------ Texte fourni ------

Le différend ne pourra donc, selon la société QUARTO CHILDREN'S BOOKS être autrement réglé que par la voie de l'arbitrage.

Par le jugement déféré, le tribunal s'est déclaré incompétent sur les demandes formées par les EDITIONS DU SEUIL à l'encontre de la société QUARTO CHILDREN'S BOOKS et a renvoyé les parties à mieux se pourvoir. Sur la demande formée par les EDITIONS DU SEUIL contre les EDITIONS

PHIDAL, il a sursis à statuer dans l'attente de la décision arbitrale.

Au soutien du contredit qu'elles ont formé contre cette décision, les EDITIONS DU SEUIL font valoir que c'est à tort que les premiers juges ont énoncé que la demande formée à l'encontre de la société QUARTO CHILDREN'S BOOKS ne présentait pas de caractère d'indivisibilité, n'étant pas de même nature, l'une ayant un fondement contractuel et l'autre un fondement délictuel.

Point n'est besoin en effet que le fondement juridique de demandes ou le titre invoqué soient identiques, dès lors que les obligations des divers défendeurs ont le même objet.

Plus généralement, la jurisprudence considère qu'il peut être fait échec à une clause d'arbitrage en cas de pluralité de défendeurs lorsqu'il existe une indivisibilité entre les demandes formées contre les divers défendeurs.

------ Documents d'étude ------

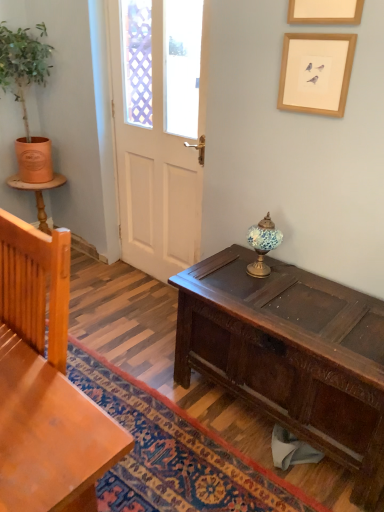
Question: Visually, is orange clay pot at left positioned to the left or to the right of light brown wood chair at left?

Choices:
 (A) left
 (B) right

Answer: (A)

Question: From the image's perspective, relative to light brown wood chair at left, is orange clay pot at left above or below?

Choices:
 (A) below
 (B) above

Answer: (B)

Question: Which of these objects is positioned farthest from the white matte door at center?

Choices:
 (A) light brown wood chair at left
 (B) wooden picture frame at upper right, which appears as the first picture frame when ordered from the bottom
 (C) orange clay pot at left
 (D) dark brown wood desk at center
 (E) white matte picture frame at upper center, the first picture frame positioned from the top

Answer: (A)

Question: Which of these objects is positioned closest to the wooden picture frame at upper right, the 2th picture frame from the top?

Choices:
 (A) white matte picture frame at upper center, the first picture frame positioned from the top
 (B) orange clay pot at left
 (C) light brown wood chair at left
 (D) white matte door at center
 (E) dark brown wood desk at center

Answer: (A)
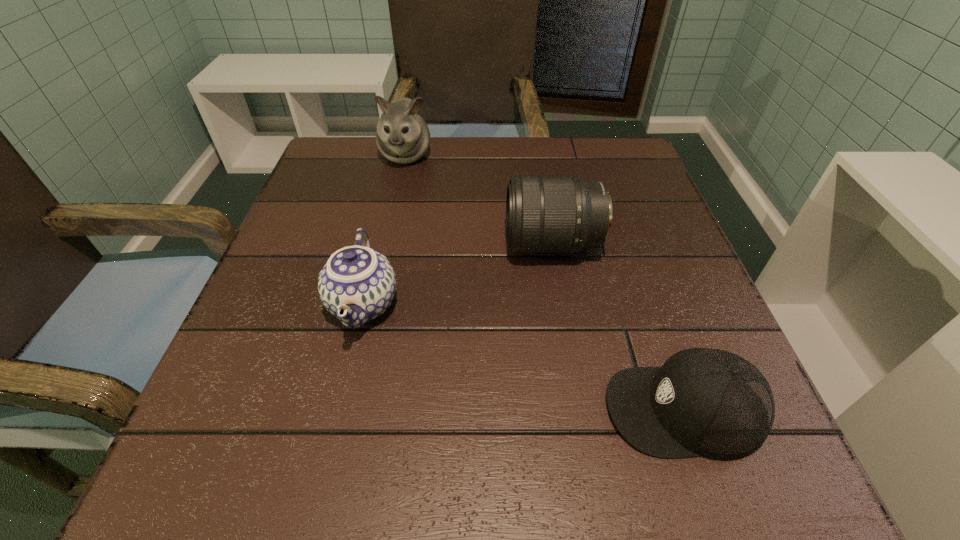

------

Consigne 1 :: Recopiez mot pour mot le passage du texte sur la clause d'arbitrage qui va de « PHIDAL, il a » à « un fondement délictuel. ».
Consigne 2 :: Poursuivez le texte sur la clause d'arbitrage à partir de sa dernière phrase.
Les documents ne servent à rien pour ce travail.

Résultat de l'exercice 1 ::
PHIDAL, il a sursis à statuer dans l'attente de la décision arbitrale.

Au soutien du contredit qu'elles ont formé contre cette décision, les EDITIONS DU SEUIL font valoir que c'est à tort que les premiers juges ont énoncé que la demande formée à l'encontre de la société QUARTO CHILDREN'S BOOKS ne présentait pas de caractère d'indivisibilité, n'étant pas de même nature, l'une ayant un fondement contractuel et l'autre un fondement délictuel.

Résultat de l'exercice 2 ::
Au demeurant, l'indivisibilité est implicitement reconnue par le tribunal qui, sur la demande dirigée contre la société PHIDAL, a sursis à statuer jusqu'à ce qu'ait statué le tribunal arbitral.

Les EDITIONS DU SEUIL demandent en conséquence à la cour d'infirmer la décision déférée et de dire compétent le tribunal de commerce de PONTOISE.

Les EDITIONS PHIDAL s'en rapportent à justice sur le mérite du contredit.

La société QUARTO CHILDREN'S BOOKS estime que la jurisprudence -qui, d'ailleurs n'est pas constante- invoquée par les EDITIONS DU SEUIL ne saurait s'appliquer lorsque, comme en l'espèce, le demandeur a saisi non la juridiction du lieu où demeure l'un des défendeurs mais une autre juridiction. Dès lors la clause compromissoire doit recevoir application et le jugement déféré doit-être confirmé.

Elle demande en outre condamation des EDITIONS DU SEUIL à lui payer 40.000 francs sur le fondement de l'article 700 du nouveau code de procédure civile.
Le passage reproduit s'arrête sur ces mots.